Rev. Dr. Elinor Hare founded the Women’s Advocate Ministry (WAM) in February 1993. Within six months, demands for its unique services warranted the expansion of the program to the courts in Manhattan, Queens and the Bronx. When Dr. Hare retired, Rev. Annie M. Bovian was hired as executive director. WAM’s mission is to provide active outreach, crisis intervention, referral and supportive services to women at the Rose M. Singer Center and their children. WAM’s staff is bilingual and provides services to incarcerated women and their families free of charge. WAM’s goal is to continue to develop and implement programs based on the philosophy that it does make a difference in a woman’s future if there is someone standing beside her throughout the arrest, court, prison and re-entry experience. WAM’s objective is to remain client-centered in its programs.
Incarcerated women in New York, like incarcerated women across the United States, are affected by a number of alarming and often tragic realities. As a societal issue, the incarceration of women is a growing problem that has major ramifications for individuals, family members (especially children) and society as a whole. One of the most troubling realities in the criminal justice system today is the sheer number of women who are going to prison. According to the Women in Prison Project in New York City:
• At year-end 2002, an estimated 1,040,000 women were in criminal justice custody, either in prison or jail, or on parole or probation in the United States. Over 97,000 women were incarcerated in state or federal prisons alone – 6.8 percent of all prison inmates.

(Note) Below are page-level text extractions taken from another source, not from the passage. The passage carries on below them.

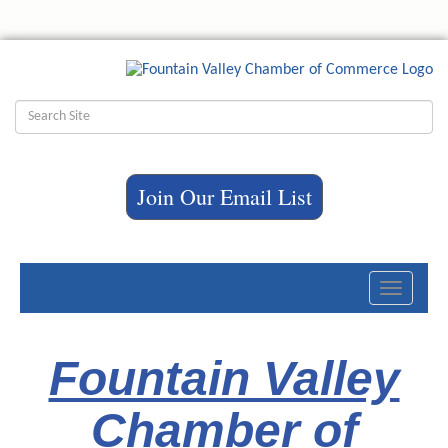
Join Our Email List
Toggle
navigati
Fountain Valley
Chamber of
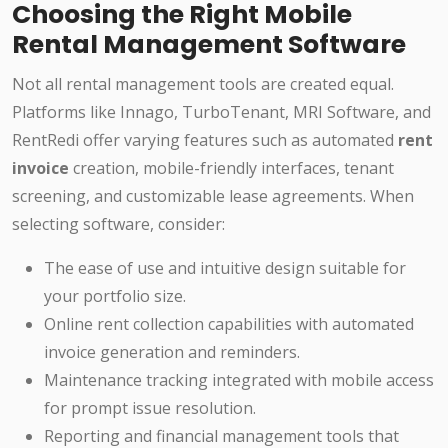
Choosing the Right Mobile
Rental Management Software
Not all rental management tools are created equal.
Platforms like Innago, TurboTenant, MRI Software, and
RentRedi offer varying features such as automated
rent
invoice
creation, mobile-friendly interfaces, tenant
screening, and customizable lease agreements. When
selecting software, consider:
The ease of use and intuitive design suitable for
your portfolio size.
Online rent collection capabilities with automated
invoice generation and reminders.
Maintenance tracking integrated with mobile access
for prompt issue resolution.
Reporting and financial management tools that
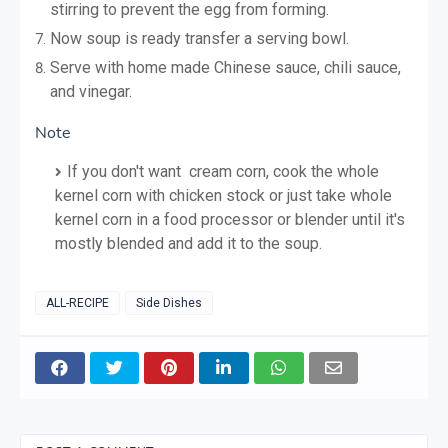
stirring to prevent the egg from forming.
Now soup is ready transfer a serving bowl.
Serve with home made Chinese sauce, chili sauce,
and vinegar.
Note
If you don't want cream corn, cook the whole
kernel corn with chicken stock or just take whole
kernel corn in a food processor or blender until it's
mostly blended and add it to the soup.
ALL-RECIPE
Side Dishes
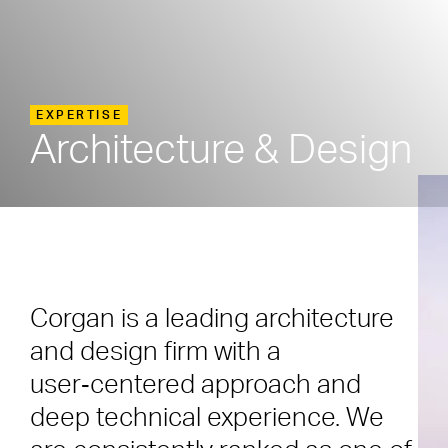
EXPERTISE
Architecture & Design
Corgan is a leading architecture
and design firm with a
user‑centered approach and
deep technical experience. We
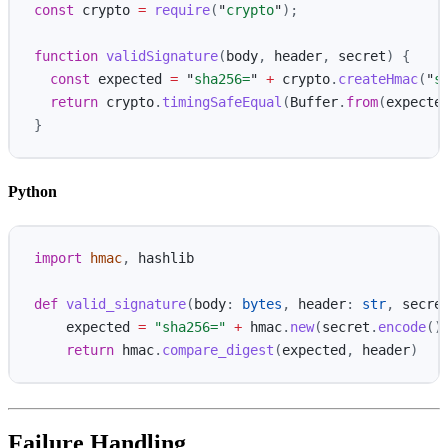
const
crypto
=
require
(
"
crypto
"
);
function
validSignature
(
body
,
header
,
secret
)
{
const
expected
=
"
sha256=
"
+
crypto
.
createHmac
(
"
s
return
crypto
.
timingSafeEqual
(
Buffer
.
from
(
expecte
}
Python
import
hmac
,
hashlib
def
valid_signature
(
body
:
bytes
,
header
:
str
,
secre
expected
=
"
sha256=
"
+
hmac
.
new
(
secret
.
encode
()
return
hmac
.
compare_digest
(
expected
,
header
)
Failure Handling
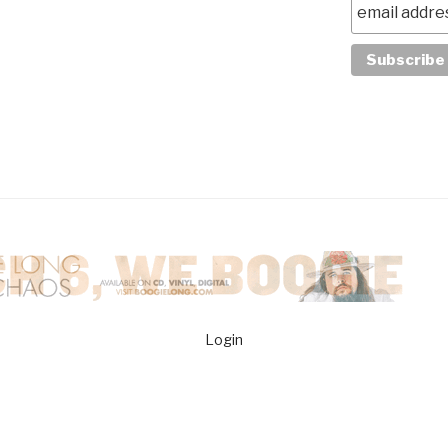
Login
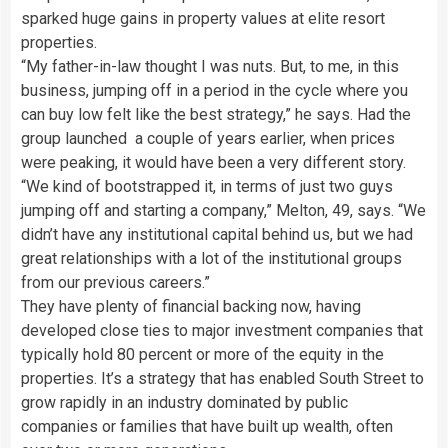
sparked huge gains in property values at elite resort
properties.
“My father-in-law thought I was nuts. But, to me, in this
business, jumping off in a period in the cycle where you
can buy low felt like the best strategy,” he says. Had the
group launched a couple of years earlier, when prices
were peaking, it would have been a very different story.
“We kind of bootstrapped it, in terms of just two guys
jumping off and starting a company,” Melton, 49, says. “We
didn’t have any institutional capital behind us, but we had
great relationships with a lot of the institutional groups
from our previous careers.”
They have plenty of financial backing now, having
developed close ties to major investment companies that
typically hold 80 percent or more of the equity in the
properties. It’s a strategy that has enabled South Street to
grow rapidly in an industry dominated by public
companies or families that have built up wealth, often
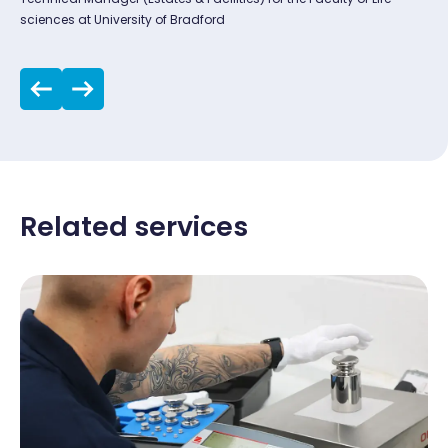
sciences at University of Bradford
Related services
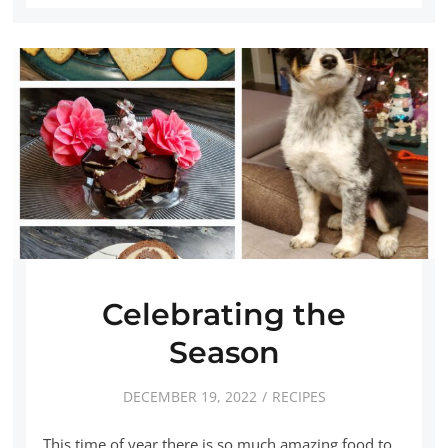
Celebrating the
Season
DECEMBER 19, 2022
RECIPES
This time of year there is so much amazing food to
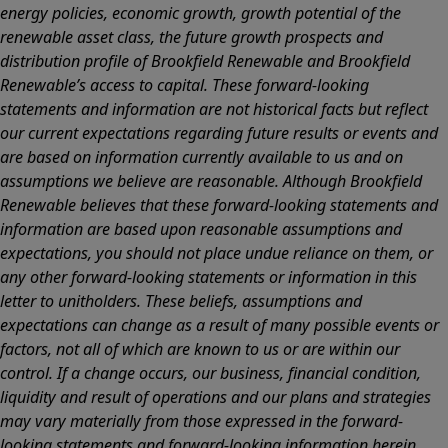
energy policies, economic growth, growth potential of the
renewable asset class, the future growth prospects and
distribution profile of Brookfield Renewable and Brookfield
Renewable’s access to capital. These forward-looking
statements and information are not historical facts but reflect
our current expectations regarding future results or events and
are based on information currently available to us and on
assumptions we believe are reasonable. Although Brookfield
Renewable believes that these forward-looking statements and
information are based upon reasonable assumptions and
expectations, you should not place undue reliance on them, or
any other forward-looking statements or information in this
letter to unitholders. These beliefs, assumptions and
expectations can change as a result of many possible events or
factors, not all of which are known to us or are within our
control. If a change occurs, our business, financial condition,
liquidity and result of operations and our plans and strategies
may vary materially from those expressed in the forward-
looking statements and forward-looking information herein.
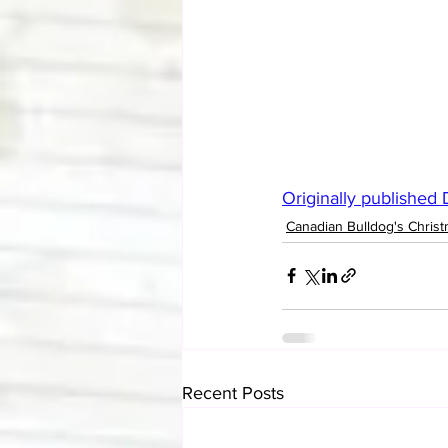
Originally published
Canadian Bulldog's Christ
Recent Posts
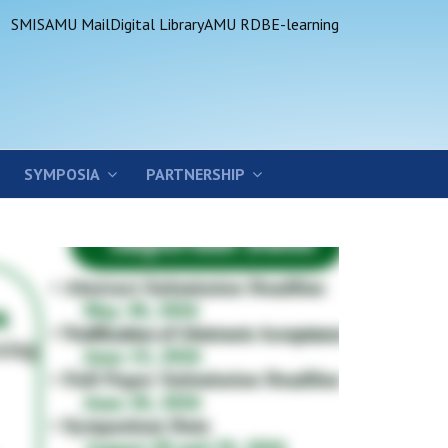
SMIS
AMU Mail
Digital Library
AMU RDB
E-learning
SYMPOSIA
PARTNERSHIP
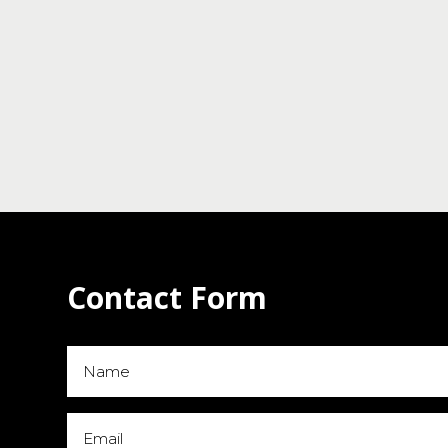
Contact Form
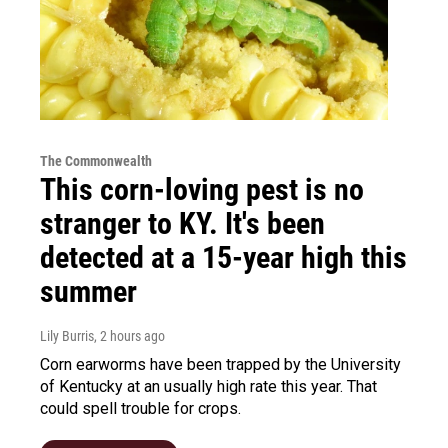
The Commonwealth
This corn-loving pest is no
stranger to KY. It's been
detected at a 15-year high this
summer
Lily Burris
, 2 hours ago
Corn earworms have been trapped by the University
of Kentucky at an usually high rate this year. That
could spell trouble for crops.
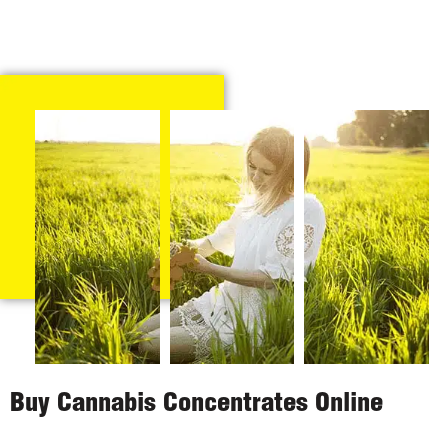
Buy Cannabis Concentrates Online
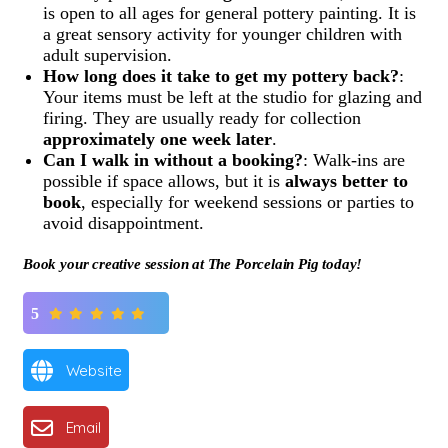
is open to all ages for general pottery painting. It is
a great sensory activity for younger children with
adult supervision.
How long does it take to get my pottery back?
:
Your items must be left at the studio for glazing and
firing. They are usually ready for collection
approximately one week later
.
Can I walk in without a booking?
: Walk-ins are
possible if space allows, but it is
always better to
book
, especially for weekend sessions or parties to
avoid disappointment.
Book your creative session at The Porcelain Pig today!
5
Website
Email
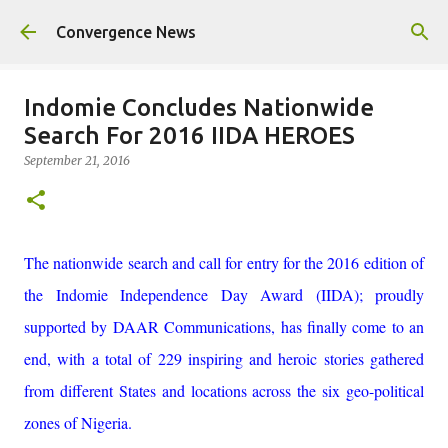
Skip to main content
Convergence News
Indomie Concludes Nationwide
Search For 2016 IIDA HEROES
September 21, 2016
The nationwide search and call for entry for the 2016 edition of
the Indomie Independence Day Award (IIDA); proudly
supported by DAAR Communications, has finally come to an
end, with a total of 229 inspiring and heroic stories gathered
from different States and locations across the six geo-political
zones of Nigeria.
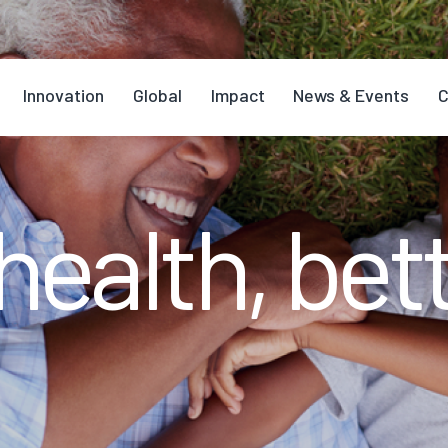
Innovation
Global
Impact
News & Events
C
health, bett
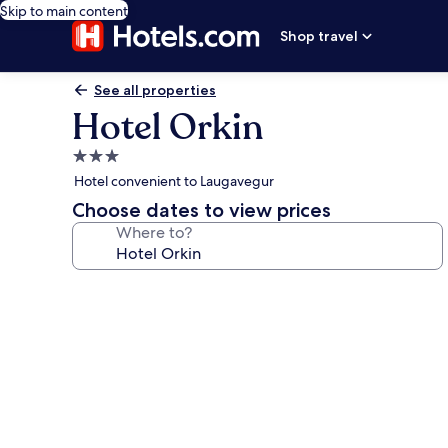
Skip to main content
Shop travel
See all properties
Hotel Orkin
3.0
star
Hotel convenient to Laugavegur
property
Choose dates to view prices
Where to?
Photo
gallery
for
Hotel
Orkin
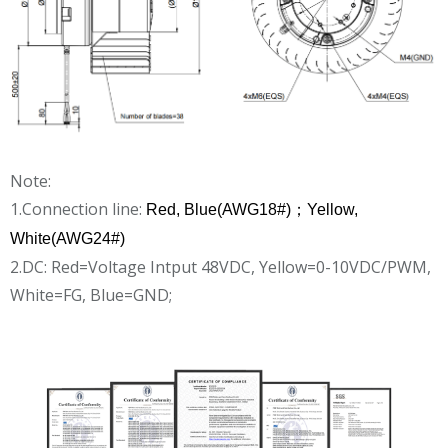
Note:
1.Connection line:
Red, Blue(AWG18#)；Yellow,
White(AWG24#)
2.DC: Red=Voltage Intput 48VDC, Yellow=0-10VDC/PWM,
White=FG, Blue=GND;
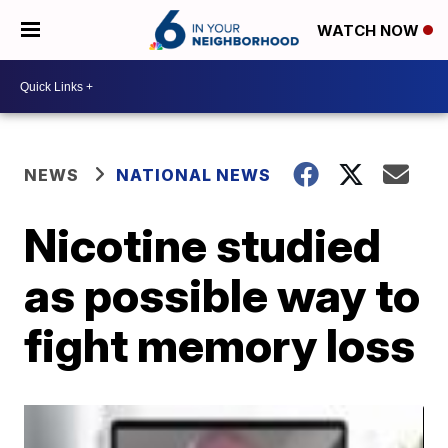
WATCH NOW
NEWS
NATIONAL NEWS
Nicotine studied
as possible way to
fight memory loss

• As of January 1, 2004 over 2,900 women were incarcerated in New York State Prisons – 4.5 percent of New York State’s total prison population. Another 40,000 were on parole or probation.
• Female inmates are the fastest growing segment of the prison population: from 1977 to 2004, the number of women in New York State prisons increased by approximately 500 percent - a rate of growth more than double the rate for men.